Umweltschutz: Anti-Wegwerf-Gesetz in Frankreich

Ein neu in Frankreich verabschiedetes Gesetz sagt der Ressourcenverschwendung den Kampf an.

Ob stufenweise Abschaffung von Einwegplastik oder Kassenbons - das Zentrum für Europäischen Verbraucherschutz e.V. (ZEV) verschafft einen Überblick darüber, was sich im Nachbarland für Verbraucher ändert.

Französische Regierung schafft Einwegplastik ab

Die französische Regierung möchte Einwegverpackungen aus Plastik bis 2040 stufenweise verbieten – von der Plastikflasche, Verpackungen von Zahnpasta bis hin zum Plastikschalen für den Fertigsalat.

Seit dem 1. Januar 2020 ist es bereits nicht mehr möglich Einwegbecher, Teller oder Wattestäbchen aus Plastik in französischen Supermärkten zu kaufen.
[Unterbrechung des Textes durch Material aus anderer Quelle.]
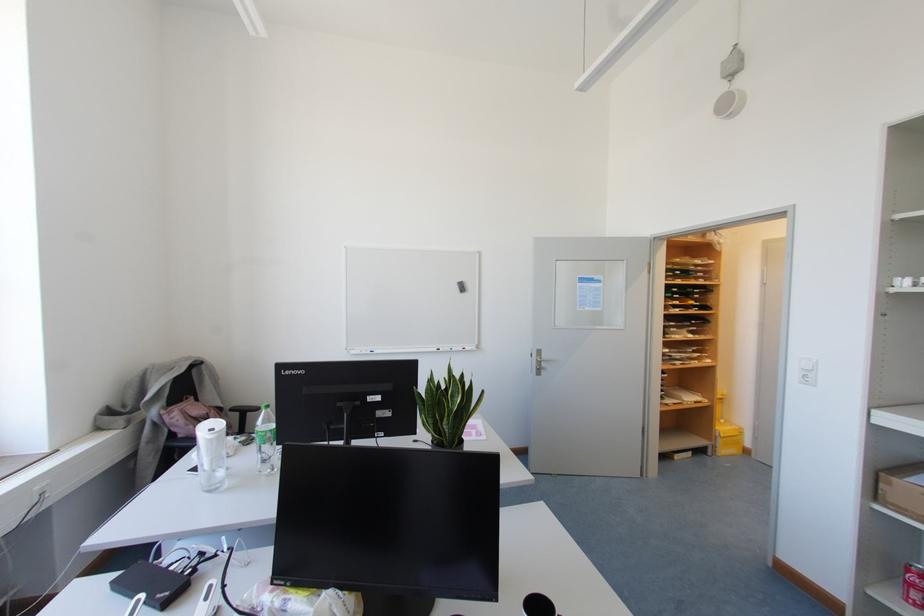
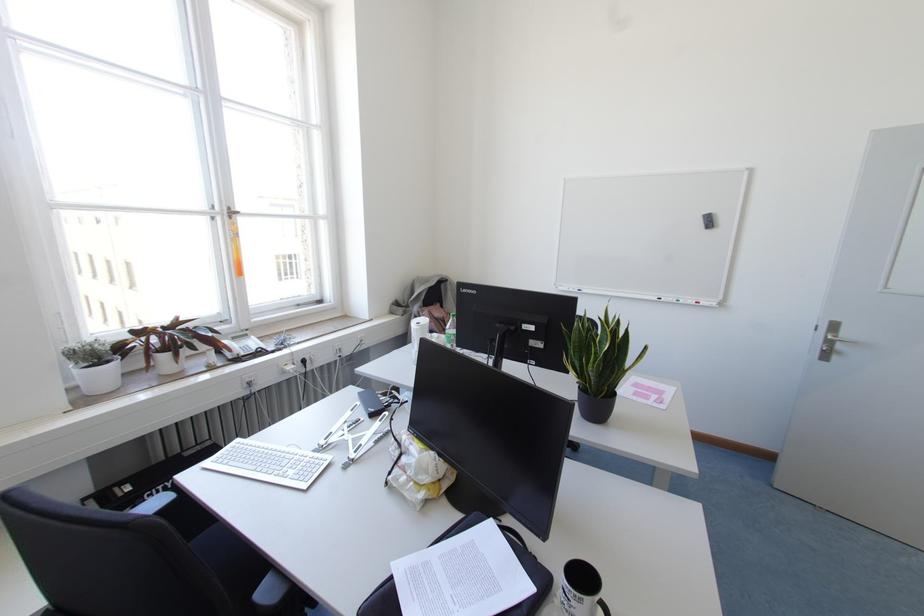
Find the pixel in the second image that matches (541,358) in the first image.

(834, 336)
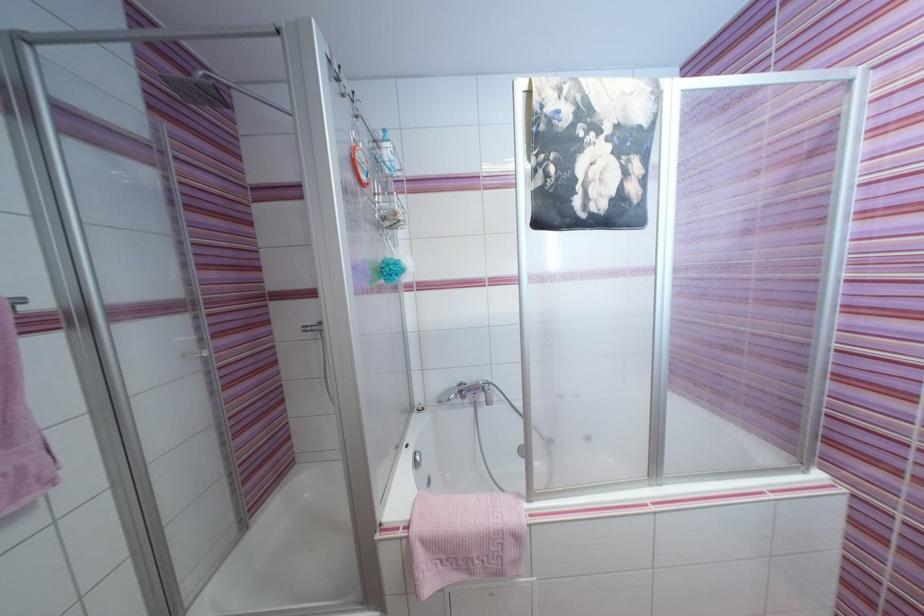
Describe the element at coordinates (196, 352) in the screenshot. I see `the glass shower handle` at that location.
Im kommenden Jahr sollen unter anderem Strohhalme, Kunststoffbesteck und Plastik-Konfetti aus den Regalen verschwinden.

Ab 2023 sollen Fast-Food-Restaurants kein Wegwerfgeschirr mehr verteilen dürfen, wenn die Verbraucher vor Ort essen.

Informationen für ein nachhaltigeres Konsumverhalten

Neue Kennzeichnungen sollen Verbraucher informieren, wie nachhaltig ein Produkt produziert wurde, ob es aus recycelten Materialien hergestellt wurde, ob überflüssige Verpackungen verwendet wurden oder inwieweit das Produkt repariert werden kann.

Zudem sollen Verbraucherinnen und Verbraucher bereits beim Kauf darüber informiert werden, wie gut die Verfügbarkeit von Ersatzteilen für das jeweilige Produkt ist.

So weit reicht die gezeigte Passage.